— Это твоя сестра? — спрашивает Элисон, после того, как мы закончили. Я улыбаюсь на яростные взмахи с другой стороны человеческого моря.
— Ага, — говорю я гордо. — Это Бет.
— Мне нравятся её волосы, — говорит Элисон. — О боже, я надеюсь, что понравлюсь ей. Я имею в виду, стать частью четырехугольника, в котором уже есть три сестры, это будет…
— Потрясающе, — говорю я, обнимая её. — Всё в Беркли собирается быть потрясающим.
Особенно учитывая, что Шон тоже там будет.
Я устремляюсь сквозь толпу и после секундной давки я оказываюсь перед Харпер, Бетси и Шоном.
— Пойдемте, нам пора! — говорю я.
— Тебе тоже необходим твой момент, дорогая, — говорит Харпер. — Это твой момент.
Я люблю то, как она активизировалась, когда мама покинула нас; она и Мейсон странно похожи, как неженатые суррогатные родители. Она отвечает за то, чтобы я была сыта, в то время как он отвечает за скудные средства из маминого трастового фонда.
Харпер говорит мне и Шону задержаться для фотографии, и я знаю, по тому, как она улыбается, что эта фотография попадет в рамочку. Наконец все готовы двигаться дальше; мы идём к машине Харпер, мы с Шоном держимся за руки.

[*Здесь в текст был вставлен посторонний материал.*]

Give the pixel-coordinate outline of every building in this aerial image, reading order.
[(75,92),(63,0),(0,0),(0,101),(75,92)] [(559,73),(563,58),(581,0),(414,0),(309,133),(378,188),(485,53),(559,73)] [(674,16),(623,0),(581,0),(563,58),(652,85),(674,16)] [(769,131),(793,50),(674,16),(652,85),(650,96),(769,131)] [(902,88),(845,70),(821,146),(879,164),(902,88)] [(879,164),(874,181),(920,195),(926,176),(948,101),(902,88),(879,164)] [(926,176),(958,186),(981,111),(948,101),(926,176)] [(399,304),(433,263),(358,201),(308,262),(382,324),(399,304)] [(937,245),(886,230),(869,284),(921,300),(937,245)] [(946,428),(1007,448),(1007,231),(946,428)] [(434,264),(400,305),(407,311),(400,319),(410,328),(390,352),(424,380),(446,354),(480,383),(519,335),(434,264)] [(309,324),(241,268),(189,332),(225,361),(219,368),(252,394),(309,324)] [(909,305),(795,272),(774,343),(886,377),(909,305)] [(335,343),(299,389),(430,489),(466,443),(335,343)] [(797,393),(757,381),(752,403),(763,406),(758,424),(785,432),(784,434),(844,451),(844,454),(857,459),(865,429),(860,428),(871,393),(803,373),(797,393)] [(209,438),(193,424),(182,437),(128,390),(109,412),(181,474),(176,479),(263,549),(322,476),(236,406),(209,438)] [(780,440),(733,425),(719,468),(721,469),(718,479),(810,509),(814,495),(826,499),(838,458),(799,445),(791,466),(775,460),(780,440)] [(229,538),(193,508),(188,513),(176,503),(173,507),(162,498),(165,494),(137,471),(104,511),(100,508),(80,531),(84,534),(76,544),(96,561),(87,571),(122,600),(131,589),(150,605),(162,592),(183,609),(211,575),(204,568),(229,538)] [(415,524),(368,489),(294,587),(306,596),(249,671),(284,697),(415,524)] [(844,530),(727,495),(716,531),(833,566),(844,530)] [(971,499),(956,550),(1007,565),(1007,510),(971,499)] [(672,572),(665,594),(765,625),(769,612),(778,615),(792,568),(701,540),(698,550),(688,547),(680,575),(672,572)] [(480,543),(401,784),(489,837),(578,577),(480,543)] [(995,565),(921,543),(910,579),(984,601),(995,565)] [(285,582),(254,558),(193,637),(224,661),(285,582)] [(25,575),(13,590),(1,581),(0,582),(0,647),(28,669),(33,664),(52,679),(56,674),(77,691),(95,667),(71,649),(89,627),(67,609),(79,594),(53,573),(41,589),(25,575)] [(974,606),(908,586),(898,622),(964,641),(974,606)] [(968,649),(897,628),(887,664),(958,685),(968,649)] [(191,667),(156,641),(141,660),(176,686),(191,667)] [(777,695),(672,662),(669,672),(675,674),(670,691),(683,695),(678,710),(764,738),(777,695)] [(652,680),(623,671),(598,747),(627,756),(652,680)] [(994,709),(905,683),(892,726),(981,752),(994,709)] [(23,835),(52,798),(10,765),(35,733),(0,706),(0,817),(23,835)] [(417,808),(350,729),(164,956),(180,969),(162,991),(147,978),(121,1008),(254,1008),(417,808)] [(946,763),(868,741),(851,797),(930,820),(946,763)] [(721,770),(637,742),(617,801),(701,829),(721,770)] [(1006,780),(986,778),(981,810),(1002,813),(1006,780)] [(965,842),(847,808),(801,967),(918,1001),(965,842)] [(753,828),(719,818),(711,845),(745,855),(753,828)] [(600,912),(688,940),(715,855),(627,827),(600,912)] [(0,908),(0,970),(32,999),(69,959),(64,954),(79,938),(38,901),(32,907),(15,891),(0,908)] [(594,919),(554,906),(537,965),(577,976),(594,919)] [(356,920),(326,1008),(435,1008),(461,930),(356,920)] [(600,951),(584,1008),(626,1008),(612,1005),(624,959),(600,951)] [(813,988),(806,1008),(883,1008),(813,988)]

— Поздравляю, — говорит он, целуя мои запястья.
— И тебя, выпускник, — говорю я, легонько толкая его.
Мы почти дошли до машины, когда из ниоткуда появляется Мейсон.
— Привет, Лиззи. Поздравляю.
— Спасибо. И спасибо, что пришел.
— Я счастлив быть здесь, — говорит он, доставая что-то из кармана. — Но я хотел отдать тебе это. — Он протягивает мне маленькую коробочку; мой желудок делает сальто, потому что я практически уверена, от кого она.
— Мама? — спокойно спрашиваю я. Он единожды кивает, прежде чем легонько похлопать меня по плечу, развернуться и уйти.
— Этот парень такой странный, — говорит Шон, когда Мейсон вне зоны слышимости.
— Да, но он великолепен.
В машине я открываю коробку и нахожу ожерелье с подвеской в виде маленькой птички. В мгновение ока всплывает воспоминание: мама поёт мне, чтобы я уснула, когда я была маленькая. Она всё время пыталась спеть «Огонек, огонек» или «До свидания, малыш», но я говорила: «Нет, спой „Три маленькие птички“».
— Это глупо, — протестовала она, смущаясь песни, которую сама же и написала.
— Она единственная, которая мне нравится, — говорила я. И, в конце концов, она пела именно её.
— Мило, — говорит Шон, указывая на ожерелье.
— Да, так и есть, — говорю я, вытирая слезу, прежде чем он увидит. Бетси смотрит назад, на ожерелье в моей руке, затем улыбается.
— Прямо как в песне, да? — спрашивает она.
— Прямо как в песне.
С переднего сиденья Бетси начинает тихонько напевать. После всех этих лет, после всего, что случилось, я всё ещё помню слова.